> Excerpt to read:

+ + +

# Non compliant property mortgage and vulture fund



## Jess015 (17 Apr 2021)

I’m looking for clarity around a mortgage that was granted on a self build in 2003 an architect was hired to oversee construction however house is non Compliant and I have been advised should be demolished. Property was built by direct labour and ment to be supervised by architect who signed off on stage payments certs accepted by Solicitor.
When I noticed apparent issues I contacted solicitors and  advised if these and not to release title deeds to bank as I had been to another solicitor and a possible Court  case was pending re construction and there was also no valid search of compliance available. 
Solicitor used for draw down kept requesting cert of Compliance and  I kept advising that a valid one was not available.
 However, a cert of Compliance the architect issued and then withdrew was provided to this  solicitor from whom I am unsure and my deeds ect  sent to the bank that issued mortgage  a number of years later in 2010/11With my title deeds and the bank released him from his undertaking  on the grounds that they would rely on them should any further issues arise.

+ + +

[Stored data entries]
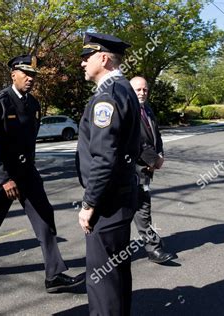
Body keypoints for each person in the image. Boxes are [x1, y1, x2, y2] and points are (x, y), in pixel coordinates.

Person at [0, 54, 84, 293]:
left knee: (45, 217)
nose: (30, 79)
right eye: (26, 74)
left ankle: (54, 275)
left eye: (33, 76)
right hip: (2, 176)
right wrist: (4, 178)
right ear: (13, 75)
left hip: (27, 173)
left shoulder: (34, 104)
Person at [76, 33, 140, 315]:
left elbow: (104, 158)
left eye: (86, 57)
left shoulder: (108, 96)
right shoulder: (124, 88)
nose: (82, 64)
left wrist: (89, 204)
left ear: (103, 58)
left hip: (108, 202)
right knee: (116, 274)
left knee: (102, 280)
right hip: (121, 195)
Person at [129, 76, 174, 264]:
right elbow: (136, 139)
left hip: (146, 170)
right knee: (129, 210)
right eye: (138, 90)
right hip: (132, 169)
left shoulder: (147, 108)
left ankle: (153, 248)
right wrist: (154, 160)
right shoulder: (127, 110)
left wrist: (160, 154)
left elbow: (156, 135)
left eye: (145, 90)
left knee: (143, 208)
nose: (142, 93)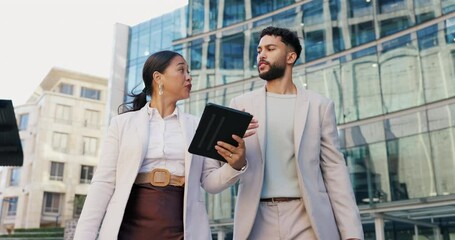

+ + +

> What is expected:
According to the forum post on the non-compliant property mortgage, in what year was the mortgage on the self build granted? This material has no role in what is asked here.

> Problem solution:
The mortgage was granted in 2003.